With the coming of spring, the smog-choked residents of Beijing can at last look forward to some relief. Coal-burning stoves during the cold Chinese winters contribute to a lot of the city’s smog, which is now even visible from space. The Chinese government admits the pollution problem has spun out of control, with Li Keqiang, China’s premier and No. 2 leader (behind President Xi Jinping), last week declaring war on smog at the annual meeting of the rubber-stamp legislature, the National People’s Congress.
Maybe China’s war on smog will turn out better than the U.S. wars on drugs and poverty. Meanwhile, one Chinese company has figured out a good way to cash in on the pollution fight. Ctrip.com International, a Shanghai-based company that sells plane tickets and airline reservations online, is teaming up with one of the country’s top insurers to offer travelers some peace of mind: Worried about not being able to breathe during your next visit to Beijing or Shanghai? Buy smog insurance.
Here’s how it works, according to a report in the official China Daily newspaper. (Ctrip didn’t respond to a request for comment from Bloomberg Businessweek.) Visitors to six Chinese cities—including Beijing, Shanghai and Guangzhou—who book their tickets via Ctrip can pay up to 15 yuan ($2.42) for what the China Daily euphemistically calls “haze insurance.” If the air turns out to cross a certain threshold (it varies from city to city), travelers can get some money back. “The tourist can claim the compensation by providing an identity card, a compensation application form and an itinerary copy,” the newspaper helpfully explains. “Haze and smog have become a huge concern for Chinese people. Ctrip designed the insurance product to make up for any loss tourists suffer from pollution as well as to provide a better travel experience.”

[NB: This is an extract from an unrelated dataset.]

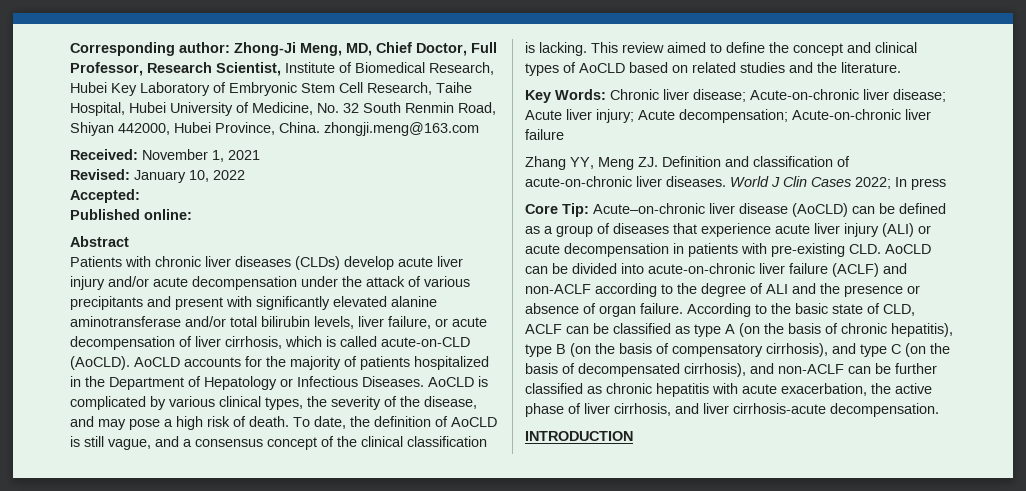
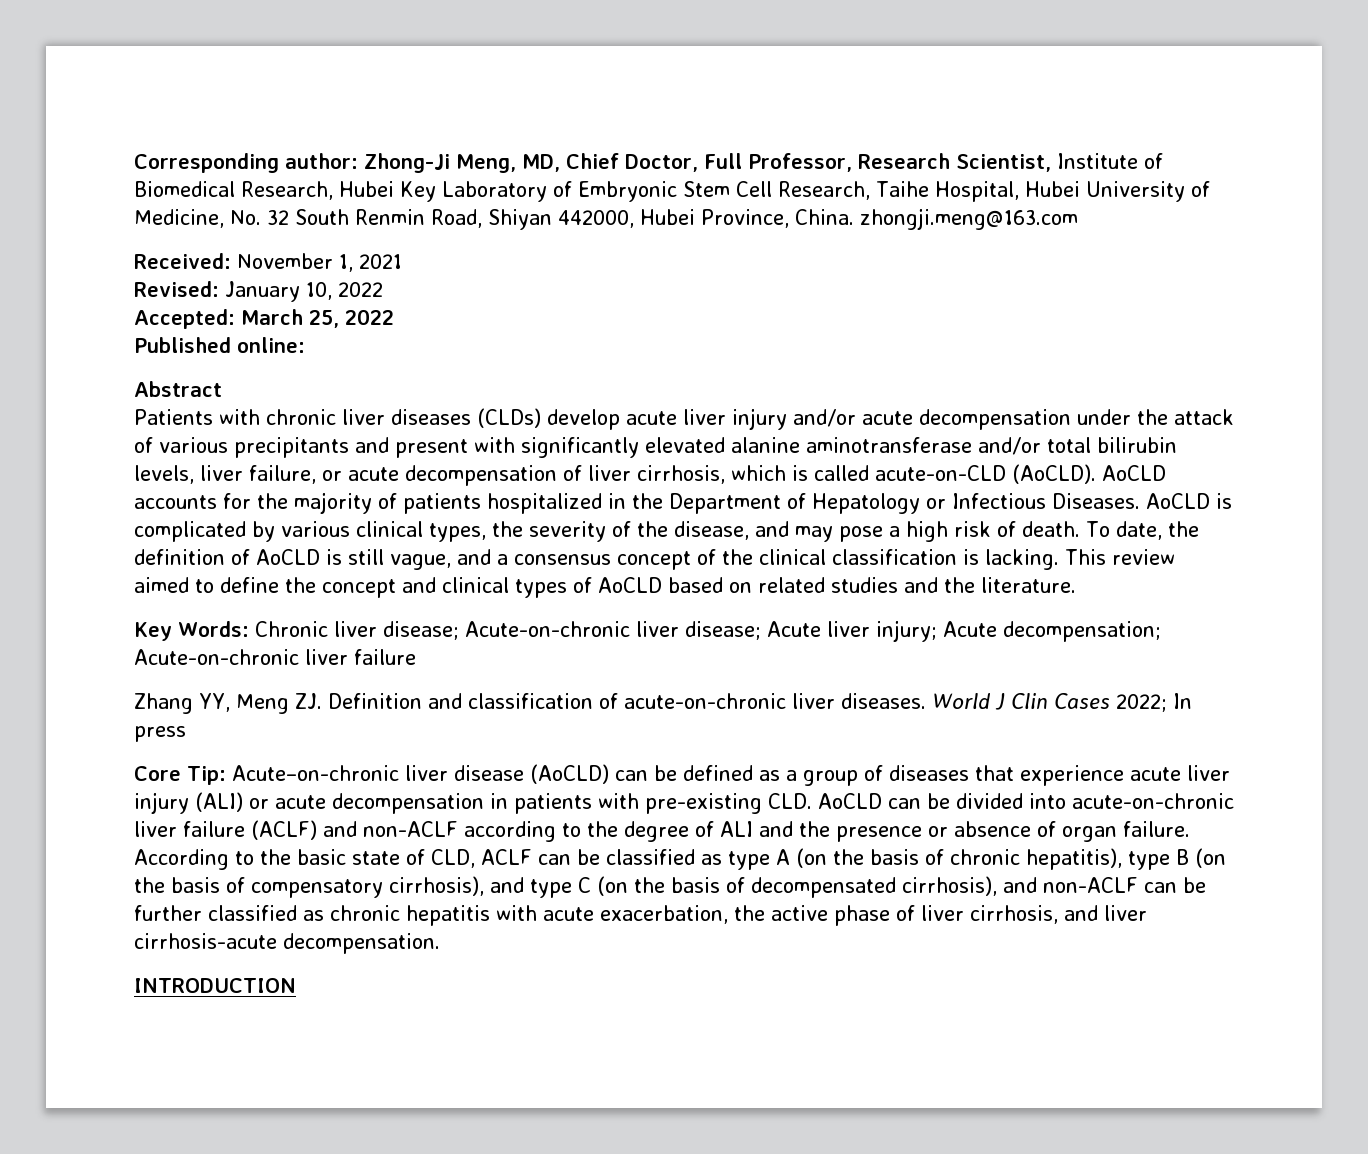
(140, 196) none -> [241,309,394,328] March 25, 2022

Chinese travelers shouldn’t take off their face masks and shout for joy just yet. The maximum amount Ctrip and its partner, Ping An Insurance, will pay out is just 50 yuan (a whopping $8.07) per person, per day, for trips that last no more than a week. Even in China, which isn’t as expensive as the U.S., 50 yuan doesn’t get you far.

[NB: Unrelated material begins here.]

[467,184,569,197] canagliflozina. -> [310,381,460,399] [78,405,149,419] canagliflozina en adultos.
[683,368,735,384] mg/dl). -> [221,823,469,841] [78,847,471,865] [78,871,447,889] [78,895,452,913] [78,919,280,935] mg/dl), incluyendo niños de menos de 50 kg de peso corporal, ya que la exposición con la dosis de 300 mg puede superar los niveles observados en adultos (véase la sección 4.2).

Still, smog insurance is probably a smart move by Ctrip, which faces growing competition. After dominating the market for years, it confronts a tough challenge from Qunar (which roughly translates as “Where To Go?”), a company controlled by search giant Baidu (BIDU). With support from China’s most popular search engine, Qunar can count on getting clicks from would-be travelers searching on Baidu for deals.
So far, Ctrip doesn’t have ties to either of the other members of Chinese Cyberspace’s Big Three, Tencent (700:HK) and Alibaba. A deal is possible, especially since Alibaba, which wants to capitalize on the growing popularity of mobile commerce, is getting ready for an initial public offering and has been busy gobbling up smaller companies.
For now, Ctrip is relying on promotions and gimmicks such as lucky draws, cash rebates, flash sales, and free gifts to stand out from the pack. “As the undisputed leader, [Ctrip] is a business with breadth and depth,” wrote Brean Capital analysts Fawne Jiang, Long Lin, and Anne Shih in a report published on Feb. 13. “The company is investing for long-term growth on the back of its solid fundamentals.” The government may have declared war on pollution, but as Ctrip looks for long-term growth opportunities, Chinese smog is probably a safe bet.